Tähepõld Peeter, Vaage Jarle, Starkopf Joel, Valen Guro
Crafoord Laboratory of Experimental Surgery, Karolinska Hospital, Stockholm, Sweden.
J Thorac Cardiovasc Surg. 2003 Mar;125(3):650-60. doi: 10.1067/mtc.2003.36.
Hyperoxia has been previously shown to protect the heart from ischemia-reperfusion injury. In the present study we investigated whether the cardioprotective effects of hyperoxia were dependent on the redox-sensitive transcription factor nuclear factor kappaB.
Rats were kept in a hyperoxic (> or =95% O(2)) environment for 60 minutes. Their hearts were isolated immediately afterward, buffer perfused in a Langendorff apparatus, and subjected to 25 minutes of global ischemia and 60 minutes of reperfusion. Cardiac pressures and coronary flow were measured, and infarct size was determined by means of triphenyl tetrazolium chloride staining. Activation of nuclear factor kappaB was assessed by means of the electrophoretic mobility shift assay, whereas the inhibitor IkappaBalpha was evaluated by means of immunoblotting. Pharmacologic inhibition of nuclear factor kappaB was achieved with 2 different agents, SN50 and pyrrolidine dithiocarbamate.

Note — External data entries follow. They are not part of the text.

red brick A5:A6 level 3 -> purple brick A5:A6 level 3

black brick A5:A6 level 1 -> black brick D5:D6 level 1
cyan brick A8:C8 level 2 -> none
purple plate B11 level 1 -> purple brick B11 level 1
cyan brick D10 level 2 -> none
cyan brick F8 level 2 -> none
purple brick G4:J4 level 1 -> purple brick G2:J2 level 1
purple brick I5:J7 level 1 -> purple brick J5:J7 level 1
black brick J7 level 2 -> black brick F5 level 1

Preischemic exposure to hyperoxia improved postischemic recovery of myocardial contractile function and coronary flow and reduced infarct size. Hyperoxia activated pulmonary and myocardial nuclear factor kappaB. Pretreatment with SN50 (400 microg/kg administered intraperitoneally) or pyrrolidine dithiocarbamate (100 mg/kg administered intraperitoneally) before hyperoxia abolished the functional and infarct-limiting protection. Hyperoxia reduced nuclear factor kappaB activation in the heart during sustained ischemia and reperfusion and increased the cytoplasmatic inhibitory factor IkappaBalpha. Administration of pyrrolidine dithiocarbamate or SN50 during ischemia and reperfusion to isolated hearts from normoxic control animals improved postischemic contractile function and coronary flow and reduced infarct size.

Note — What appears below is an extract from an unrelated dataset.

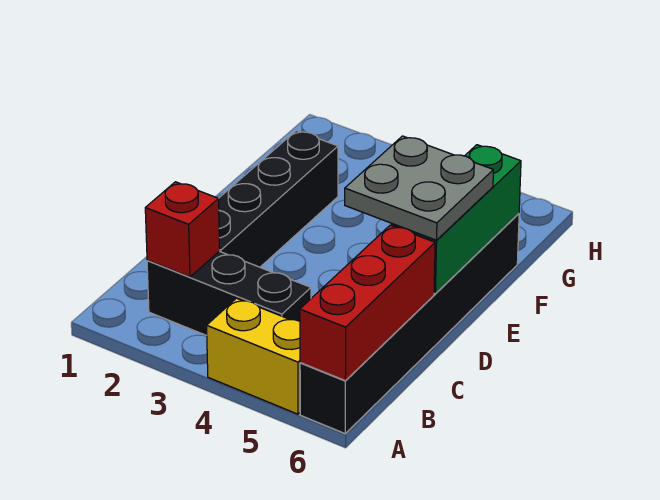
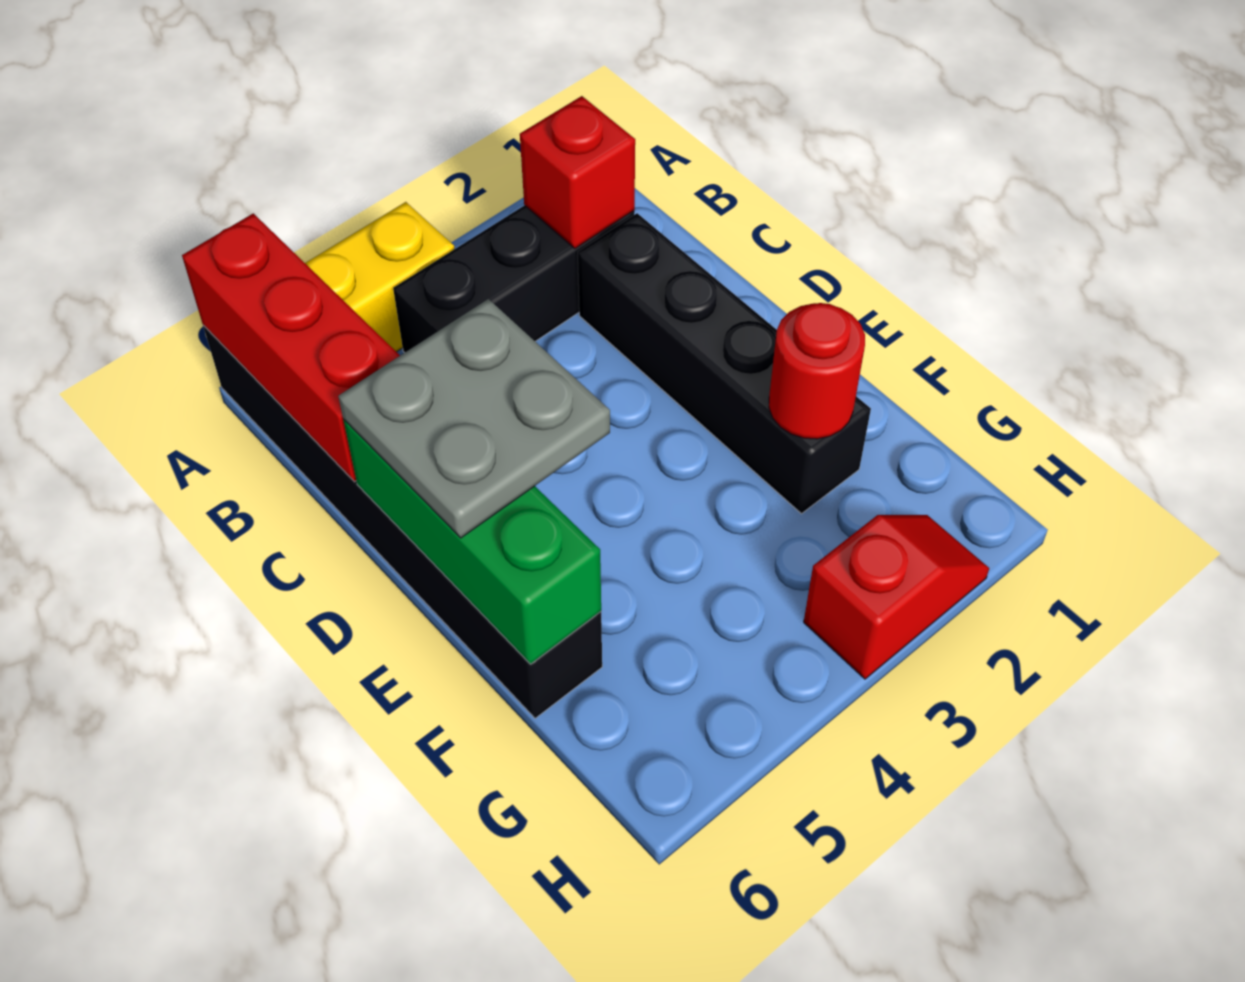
none -> red round brick F2 level 2
none -> red slope H2:H3 level 1 top 3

Hyperoxia protects the rat heart against ischemia-reperfusion injury. The cardioprotection depends on myocardial activation of the transcription factor nuclear factor kappaB. Our results support evidence for a dual role of nuclear factor kappaB in the heart.
先前的研究表明,高氧可保护心脏免受缺血-再灌注损伤。在本研究中,我们调查了高氧的心脏保护作用是否依赖于对氧化还原敏感的转录因子核因子κB。
将大鼠置于高氧(≥95% O₂)环境中60分钟。随后立即取出心脏,在Langendorff装置中用缓冲液灌注,并进行25分钟的全心缺血和60分钟的再灌注。测量心脏压力和冠状动脉血流,并用氯化三苯基四氮唑染色法测定梗死面积。通过电泳迁移率变动分析评估核因子κB的激活,而通过免疫印迹法评估抑制剂IκBα。用两种不同的药物SN50和吡咯烷二硫代氨基甲酸盐对核因子κB进行药理学抑制。
缺血前暴露于高氧可改善缺血后心肌收缩功能和冠状动脉血流的恢复,并减小梗死面积。高氧激活了肺和心肌中的核因子κB。在高氧之前用SN50(腹腔注射400μg/kg)或吡咯烷二硫代氨基甲酸盐(腹腔注射100mg/kg)预处理可消除功能和梗死限制保护作用。高氧在持续缺血和再灌注期间降低了心脏中核因子κB的激活,并增加了细胞质抑制因子IκBα。在缺血和再灌注期间向来自常氧对照动物的离体心脏施用吡咯烷二硫代氨基甲酸盐或SN50可改善缺血后收缩功能和冠状动脉血流,并减小梗死面积。
高氧可保护大鼠心脏免受缺血-再灌注损伤。心脏保护作用取决于转录因子核因子κB的心肌激活。我们的结果支持核因子κB在心脏中具有双重作用的证据。